# SOURCE DOCUMENT
The month of August was largely defined by German artillery success: accurate, fast-paced shellfire — especially indirect fire at targets that the gunners cannot actually see — has not only out-ranged and decimated the allies, but heretofore unimaginably-powerful guns have reduced the strongest fortifications to rubble. Yet today belongs to a French gun, one that is merely 75 millimeters in caliber. It is both a marvel of engineering and a story of government secrecy.

A French 75mm gun crew in action. Note the caisson designed to allow for rapid-firing of up to 72 rounds. The NCO at right appears to be preparing to time the crew’s salvo with a stopwatch
In 1871, France had been outclassed and embarrassed by German field artillery. A classic example of military procurement answering the pressing needs of the previous war instead of the future one, the French 75 is the result of a five-year development program conducted in the black. Its operating funds were officially earmarked to buy property near Paris, and production of the various components was scattered around the country, with only a few persons knowing how all the pieces fit together. Everyone in the supply chain is subject to scrutiny and observation, and potential leaks are firmly plugged.
It is a model for future secret weapon development programs — a Manhattan project for field artillery.

# TASKS
(A) Update the passage on the French 75 from "A French 75mm" through "for field artillery." by replacing "stopwatch" with "pocket watch", and write out that stretch in full.
(B) Based on the passage on the French 75, explain what purpose the caisson beside the gun crew was designed to serve.

# INFORMATION

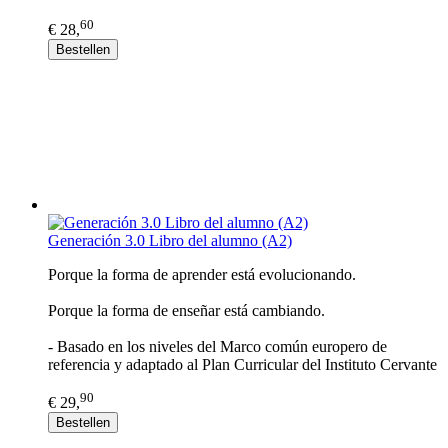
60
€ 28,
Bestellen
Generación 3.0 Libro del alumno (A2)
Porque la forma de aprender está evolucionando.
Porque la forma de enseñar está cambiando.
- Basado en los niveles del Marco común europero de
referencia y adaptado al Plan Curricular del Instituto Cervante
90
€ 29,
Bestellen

...

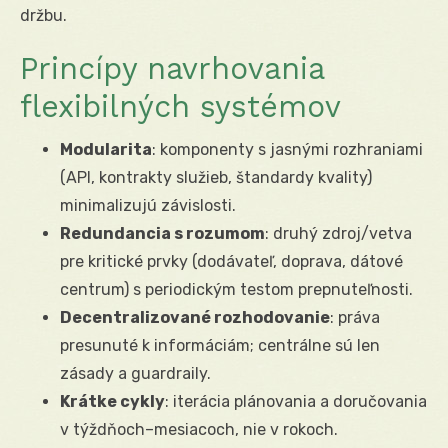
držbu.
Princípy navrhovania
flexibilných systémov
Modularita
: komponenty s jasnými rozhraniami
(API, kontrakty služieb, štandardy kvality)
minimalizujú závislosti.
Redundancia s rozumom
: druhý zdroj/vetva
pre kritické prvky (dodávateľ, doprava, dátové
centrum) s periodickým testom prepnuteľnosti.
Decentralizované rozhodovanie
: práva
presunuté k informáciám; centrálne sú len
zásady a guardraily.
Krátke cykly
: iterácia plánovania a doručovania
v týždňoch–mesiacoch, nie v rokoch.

* * *

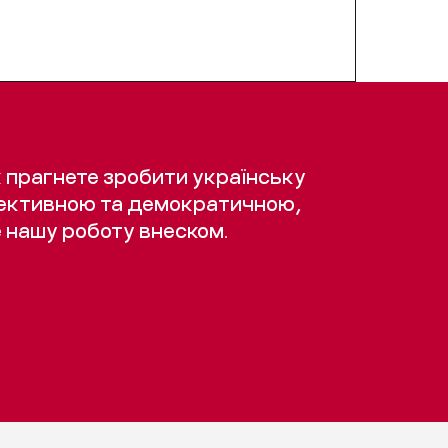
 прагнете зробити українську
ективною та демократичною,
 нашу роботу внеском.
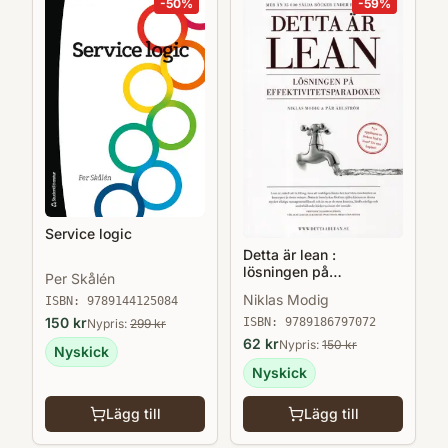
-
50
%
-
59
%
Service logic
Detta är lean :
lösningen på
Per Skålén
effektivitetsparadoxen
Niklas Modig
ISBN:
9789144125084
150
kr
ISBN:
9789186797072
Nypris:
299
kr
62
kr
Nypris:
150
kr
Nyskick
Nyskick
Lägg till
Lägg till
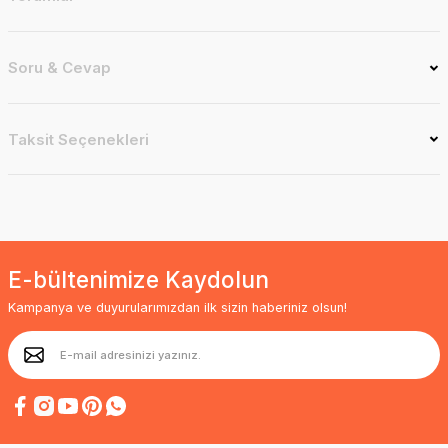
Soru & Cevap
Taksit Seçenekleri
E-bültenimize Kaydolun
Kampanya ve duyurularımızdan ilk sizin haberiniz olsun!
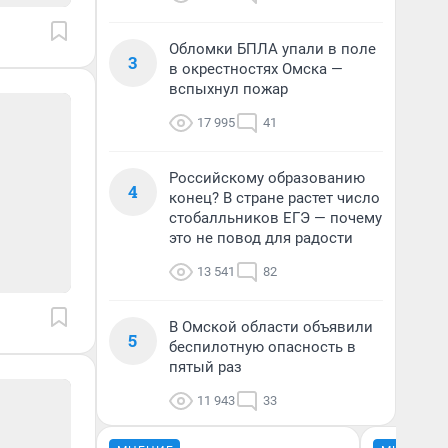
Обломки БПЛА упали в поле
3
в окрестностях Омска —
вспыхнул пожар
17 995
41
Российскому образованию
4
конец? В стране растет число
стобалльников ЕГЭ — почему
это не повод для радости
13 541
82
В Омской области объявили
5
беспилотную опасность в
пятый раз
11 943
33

# SOLUTION SET
(A)
A French 75mm gun crew in action. Note the caisson designed to allow for rapid-firing of up to 72 rounds. The NCO at right appears to be preparing to time the crew’s salvo with a pocket watch
In 1871, France had been outclassed and embarrassed by German field artillery. A classic example of military procurement answering the pressing needs of the previous war instead of the future one, the French 75 is the result of a five-year development program conducted in the black. Its operating funds were officially earmarked to buy property near Paris, and production of the various components was scattered around the country, with only a few persons knowing how all the pieces fit together. Everyone in the supply chain is subject to scrutiny and observation, and potential leaks are firmly plugged.
It is a model for future secret weapon development programs — a Manhattan project for field artillery.

(B) The caisson was designed to allow rapid firing of up to 72 rounds.